Scholarship on slavery in the Roman military is sparse, and relevant inscriptions are particularly unexplored in a focus on the literary evidence (Rouland 1977, Welwei 1988) or in selective presentation of a few exemplary texts (Bennett 2007, Kampen 2013, Speidel 1989). Even Saller and Shaw (1984) do not comment on “military” slaves and liberti in their landmark study of family relations in the epitaphs of civilian, military, and servile populations, despite including 110 such texts (8 slaves, 102 liberti) in a ratio almost identical to my own findings. In contrast, Josephus, Tacitus, and other authors almost always use terms denoting slave status when mentioning servants alongside Rome’s forces (calones, mancipia, δοῦλοι, θεράποντες, and οἰκέται; rarely, if ever, liberti, or ἀπελεύθεροι).

The discrepancy between the two types of sources may be explained by a widespread use of testamentary manumission among soldiers and veterans. Such grants of freedom are explicit in four inscriptions in my database, CIL 6.32881, AE 1961, 17, CIL 13.8293, and ILS 8269. In each the grant of freedom is linked to the death of the soldier or veteran and the terms of his will. For example, in CIL 6.32881 (86 CE), L. Vafrius Epaphroditus is commemorated by Helius, slave of another soldier, as manumissus testamento (l. 3), “manumitted through the will” of L. Vafrius Tiro, centurio of legio XXII Primigenia. The slave Irolis in AE 1961, 17 (first c. CE) was freed in order to take care of the tomb of his master, decurio of an auxiliary unit (ex testamento ... manumiserunt servom Irolem uti praestus sit eo sepulchro, ll. 5–8). In addition to such explicit references to testamentary manumission, a further 9% (84) of my database’s texts include the words (ex) testamento, indicating a will, and a further 17% (156) mention liberti as heredes, heirs, also raising the possibility of a will.
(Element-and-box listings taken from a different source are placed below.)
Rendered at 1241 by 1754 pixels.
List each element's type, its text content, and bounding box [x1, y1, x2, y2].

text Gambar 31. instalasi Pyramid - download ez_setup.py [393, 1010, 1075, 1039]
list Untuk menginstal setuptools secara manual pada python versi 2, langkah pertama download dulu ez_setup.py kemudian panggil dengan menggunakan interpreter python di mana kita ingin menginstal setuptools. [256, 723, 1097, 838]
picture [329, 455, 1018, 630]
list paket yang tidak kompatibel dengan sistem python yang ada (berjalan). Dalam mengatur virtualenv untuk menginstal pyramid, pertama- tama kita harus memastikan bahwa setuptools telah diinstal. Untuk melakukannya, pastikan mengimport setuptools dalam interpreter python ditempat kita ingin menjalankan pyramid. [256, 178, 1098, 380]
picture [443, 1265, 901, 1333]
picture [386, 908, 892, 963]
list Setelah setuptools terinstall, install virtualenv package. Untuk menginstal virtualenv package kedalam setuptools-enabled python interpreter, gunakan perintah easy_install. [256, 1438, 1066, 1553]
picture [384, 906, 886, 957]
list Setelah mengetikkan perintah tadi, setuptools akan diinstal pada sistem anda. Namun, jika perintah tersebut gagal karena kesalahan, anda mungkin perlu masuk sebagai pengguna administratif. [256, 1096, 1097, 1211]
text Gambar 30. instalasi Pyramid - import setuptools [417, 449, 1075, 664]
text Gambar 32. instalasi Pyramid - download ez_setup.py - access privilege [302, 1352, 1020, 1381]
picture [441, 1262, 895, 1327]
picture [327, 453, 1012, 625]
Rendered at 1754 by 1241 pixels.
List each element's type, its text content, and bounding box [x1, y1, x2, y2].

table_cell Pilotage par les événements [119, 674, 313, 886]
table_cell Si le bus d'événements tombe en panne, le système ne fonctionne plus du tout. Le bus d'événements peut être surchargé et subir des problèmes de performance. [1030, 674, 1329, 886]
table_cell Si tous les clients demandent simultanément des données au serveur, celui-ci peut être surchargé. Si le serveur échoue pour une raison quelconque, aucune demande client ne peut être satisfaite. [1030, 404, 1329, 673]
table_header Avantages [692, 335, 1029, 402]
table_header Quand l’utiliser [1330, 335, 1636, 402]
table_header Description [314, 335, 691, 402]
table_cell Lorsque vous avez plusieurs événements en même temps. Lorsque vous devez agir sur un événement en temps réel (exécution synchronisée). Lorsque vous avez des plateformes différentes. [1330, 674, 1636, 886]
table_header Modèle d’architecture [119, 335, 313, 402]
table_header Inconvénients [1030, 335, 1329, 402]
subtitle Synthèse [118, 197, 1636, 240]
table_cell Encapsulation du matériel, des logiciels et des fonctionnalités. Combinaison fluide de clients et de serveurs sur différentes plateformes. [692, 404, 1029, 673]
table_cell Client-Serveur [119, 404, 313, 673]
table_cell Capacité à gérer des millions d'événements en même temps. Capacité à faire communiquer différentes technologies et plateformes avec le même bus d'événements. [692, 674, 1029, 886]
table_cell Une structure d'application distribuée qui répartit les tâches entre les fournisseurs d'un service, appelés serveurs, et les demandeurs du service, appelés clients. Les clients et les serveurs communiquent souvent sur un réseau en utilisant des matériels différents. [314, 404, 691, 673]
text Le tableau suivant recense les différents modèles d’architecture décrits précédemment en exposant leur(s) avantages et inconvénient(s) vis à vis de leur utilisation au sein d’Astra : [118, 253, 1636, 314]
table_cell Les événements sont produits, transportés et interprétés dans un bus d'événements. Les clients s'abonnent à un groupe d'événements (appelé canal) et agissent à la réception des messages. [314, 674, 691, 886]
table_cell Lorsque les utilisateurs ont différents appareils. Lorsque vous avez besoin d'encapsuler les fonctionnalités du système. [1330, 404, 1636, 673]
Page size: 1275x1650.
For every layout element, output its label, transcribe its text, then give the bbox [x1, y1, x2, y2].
Postulating a widespread use of testamentary manumission among soldiers also meshes well with our legal sources. Soldiers’ wills (testamenta militaria) stood in a privileged category of their own (Ulp., Dig. 29.1.1 pr). While civilian wills had to follow strict formalities to be valid, a much more lenient stance was taken towards testation in military contexts, both in terms of the form and the required qualifications of an heir (Champlin 1991, 56-58). Soldiers and veterans held special rights which allowed them to dispose freely, sui iuris, of assets, including slaves, acquired during military service (peculium castrense) in their wills (Inst. Iust. 2.12 pr). This would have made the manumissio testamento an exceptionally attractive and easy method of freeing slaves for soldiers and veterans.

The popularity of testamentary manumission among soldiers and veterans apparently explains why liberti so heavily outnumber slaves in inscriptions from military populations. This not only reconciles our conflicting literary and epigraphic record, but also is consistent with the special rights for soldiers and veterans described in our legal sources. The investigation thus throws into relief interesting commonalities and distinctions of Roman soldiers and civilian populations.